At fairs across the county, it’s a contest to see who can successfully fry something odd. Jelly beans, ice cream, fried Coca-Cola, fried Oreos… the list is endless. But the stuff God intended us to fry, like chicken? Please use KFC. Or crispy. It’s just healthier if we don’t say that word.

By the way, ‘sauteed’ is also fried. The picture you see is one I took in Mexico recently. We didn’t order them but were served them anyway. The menu called them grasshoppers, but I know a cricket when I see one.

Again, the question: did Jose, one day, just up and say, “Dang, I want to eat these things, but they don’t taste good?” Did his wife respond by saying, “Here, let me stir them in hot butter. Then they will be delicioso.”

If that’s what happened, she was right. Because they were.
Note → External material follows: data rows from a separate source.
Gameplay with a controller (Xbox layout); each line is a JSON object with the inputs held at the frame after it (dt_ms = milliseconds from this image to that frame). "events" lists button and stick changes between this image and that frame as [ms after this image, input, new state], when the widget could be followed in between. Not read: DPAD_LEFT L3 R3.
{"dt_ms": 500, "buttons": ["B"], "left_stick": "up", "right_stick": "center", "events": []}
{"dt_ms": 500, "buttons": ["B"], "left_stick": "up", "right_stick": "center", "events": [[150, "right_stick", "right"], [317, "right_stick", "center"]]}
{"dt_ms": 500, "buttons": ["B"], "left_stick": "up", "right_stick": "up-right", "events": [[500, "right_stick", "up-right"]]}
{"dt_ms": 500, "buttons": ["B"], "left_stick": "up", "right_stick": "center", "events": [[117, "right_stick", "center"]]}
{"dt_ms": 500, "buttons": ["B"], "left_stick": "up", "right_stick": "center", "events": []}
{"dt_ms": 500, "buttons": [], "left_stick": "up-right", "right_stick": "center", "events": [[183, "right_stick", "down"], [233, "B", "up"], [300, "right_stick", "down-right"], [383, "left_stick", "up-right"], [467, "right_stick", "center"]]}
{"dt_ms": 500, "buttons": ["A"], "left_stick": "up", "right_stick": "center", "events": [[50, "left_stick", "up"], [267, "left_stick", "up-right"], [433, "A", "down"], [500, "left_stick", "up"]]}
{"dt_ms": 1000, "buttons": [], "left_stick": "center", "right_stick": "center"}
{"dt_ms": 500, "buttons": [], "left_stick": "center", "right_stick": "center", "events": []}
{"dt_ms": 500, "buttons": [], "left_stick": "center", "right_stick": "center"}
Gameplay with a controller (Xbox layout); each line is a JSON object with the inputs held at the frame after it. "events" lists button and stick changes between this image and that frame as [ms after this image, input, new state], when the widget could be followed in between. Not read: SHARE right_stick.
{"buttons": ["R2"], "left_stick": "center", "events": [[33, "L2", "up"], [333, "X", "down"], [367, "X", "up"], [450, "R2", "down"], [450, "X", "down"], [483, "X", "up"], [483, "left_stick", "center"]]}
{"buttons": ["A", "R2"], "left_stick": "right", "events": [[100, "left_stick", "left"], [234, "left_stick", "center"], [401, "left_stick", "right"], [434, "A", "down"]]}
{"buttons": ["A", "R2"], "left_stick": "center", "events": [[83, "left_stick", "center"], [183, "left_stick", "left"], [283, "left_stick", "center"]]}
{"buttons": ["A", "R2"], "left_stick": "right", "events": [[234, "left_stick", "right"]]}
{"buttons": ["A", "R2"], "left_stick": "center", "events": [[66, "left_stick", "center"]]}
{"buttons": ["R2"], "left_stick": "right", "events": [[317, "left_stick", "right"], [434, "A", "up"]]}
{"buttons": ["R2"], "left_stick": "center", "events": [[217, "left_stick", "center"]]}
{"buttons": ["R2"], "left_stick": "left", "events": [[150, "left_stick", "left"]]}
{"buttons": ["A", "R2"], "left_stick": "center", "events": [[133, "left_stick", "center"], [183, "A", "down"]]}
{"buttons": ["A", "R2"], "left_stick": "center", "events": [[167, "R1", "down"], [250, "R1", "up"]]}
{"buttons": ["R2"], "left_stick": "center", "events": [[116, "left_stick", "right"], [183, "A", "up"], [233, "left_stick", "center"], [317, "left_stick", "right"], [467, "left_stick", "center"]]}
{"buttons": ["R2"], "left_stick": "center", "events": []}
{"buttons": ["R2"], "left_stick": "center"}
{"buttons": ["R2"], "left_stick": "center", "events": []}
Here’s the problem with fried grasshoppers. When you eat anything, let’s stay on subject and say fried chicken, you wind up with crumbs on your lips. With grasshoppers, you also wind up with crumbs, but they are a piece of leg or wing or its head. You can lick your lips to clean it all up, but you know darn well what you’ve just taken in your mouth.

And expect repercussions. Best I can recall my wife has never refused to kiss me after eating fried chicken. Mexico was two months ago. I’m still waiting.